For cyclists the Trinity Street crossing is particularly hazardous when exiting from the town centre:
• it is uphill (cycling can be slow and unsteady)
• there are three lanes of traffic, none of which are dedicated to cyclists.
• cyclists normally wish to proceed straight ahead but the inside traffic lane is dedicated to left turning traffic.
• There is no ASL or access to one.
2. The Civic Centre Subway
• There is a fairly direct straightforward route up Back Cecil Street to Park Avenue to Greenhead College and Greenhead Park
• The pedestrian route can be used, but it is not ideal at the moment. A small sum of money is required to make it a trouble-free cycling route. This only involves making a number of dropped curbs together with a ramp onto Springwood car park.
Q. So would a bridge help solve the problem of the Ring Road?
A. Yes and No
• It would make for an uninterrupted walk from the bus station to Greenhead Road and then on to Greenhead College, Greenhead Park and beyond.
• It would be a direct route for cyclists traveling between Ramsden Street and Greenhead Road/Trinity Street
• There is currently no simple practical route for cyclists between Ramsden Street and Queen Street South or the University. Until such a route is established there would be no real need for the bridge. As long as this situation remains, bridge users would mainly be confined to pedestrians using bus transport.
• For pedestrians and cyclists, who currently use the underpass to get to Greenhead College and Greenhead Park, a bridge would make no significant advantage.
• The current bridge proposal doesn’t help cyclists or pedestrians that use the railway station. The majority of these would be inconvenienced by having to use the bridge. They would continue to use the Trinity Street crossing (frustrating/hazardous though it is) because it is a more direct route to their destination.
It is unlikely that Greenhead College students coming out of the Railway Station would use the footbridge.
So is there a better solution than a bridge?
• The cycling route via Back Cecil Street and Rifle Fields could be easily upgraded at little expense.
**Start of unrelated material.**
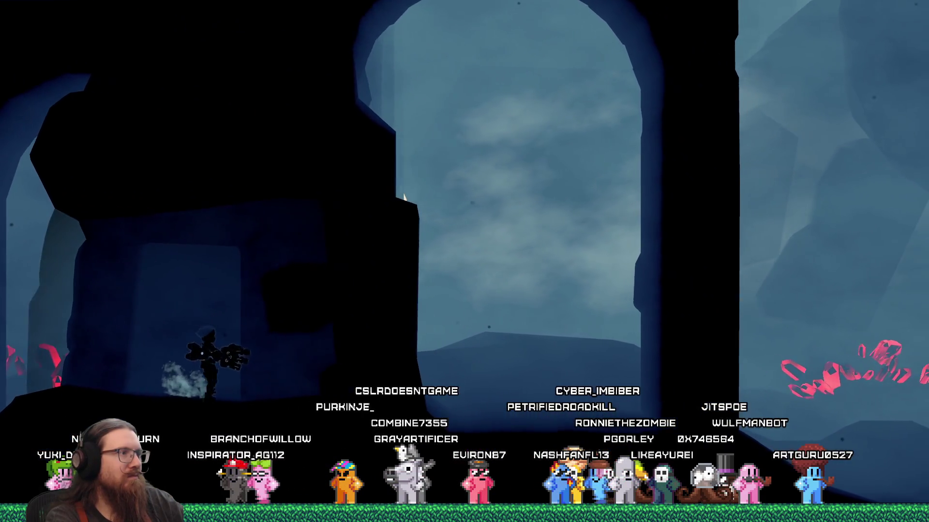
pyautogui.press('a')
This would then make a seamless route via the underpass.
• Rather than the bridge, many would argue, that significant improvements could alternatively be made to the Trinity Street crossing. Doing this would serve BOTH:
Pedestrians using the Bus Station
Pedestrians and Cyclists using the Railway Station
Making a good cycling and pedestrian friendly crossing at Trinity Street would be an expensive project, but it is likely that the construction of a bridge would be considerably more costly.
What does the Dft say about Bridges?
The government document “Gear Change” was published in 2020. As can be seen from the quote below, it was not very enthusiastic about bridges:
Major ‘iconic’ items, such as overbridges must form part of wider, properly thought-through schemes.
There is sometimes a temptation to build costly showpiece structures in isolation without thinking enough about the purpose they truly serve and the roads and routes which lead to them. We will only support such things when they overcome a major barrier on a desire line which cannot safely be crossed in other ways, and where they form an essential, properly connected part of a wider network of good, safe routes.
So what now?
It is not presumed that the above arguments constitute everything that there is to say on the proposal. There is undoubtably more to discuss.
Given the controversial nature of this project it would seem sensible for Kirklees Council to initiate a public debate with a wide range of stakeholders so that the ‘pros’ and ‘cons’ of the proposal can be fully understood. Only after this should a decision be made.
The bridge could well turn out to be a useful and successful project. But it could also result in being a very expensive and wasteful mistake.
Kirklees Officers, the Cabinet, its councillors, WYCA Active Travel officers and all local stakeholders need to be able to engage in a well-informed public debate or some kind of workshop before this project proceeds any further.
It is truly hoped that the council will facilitate this debate at the earliest opportunity.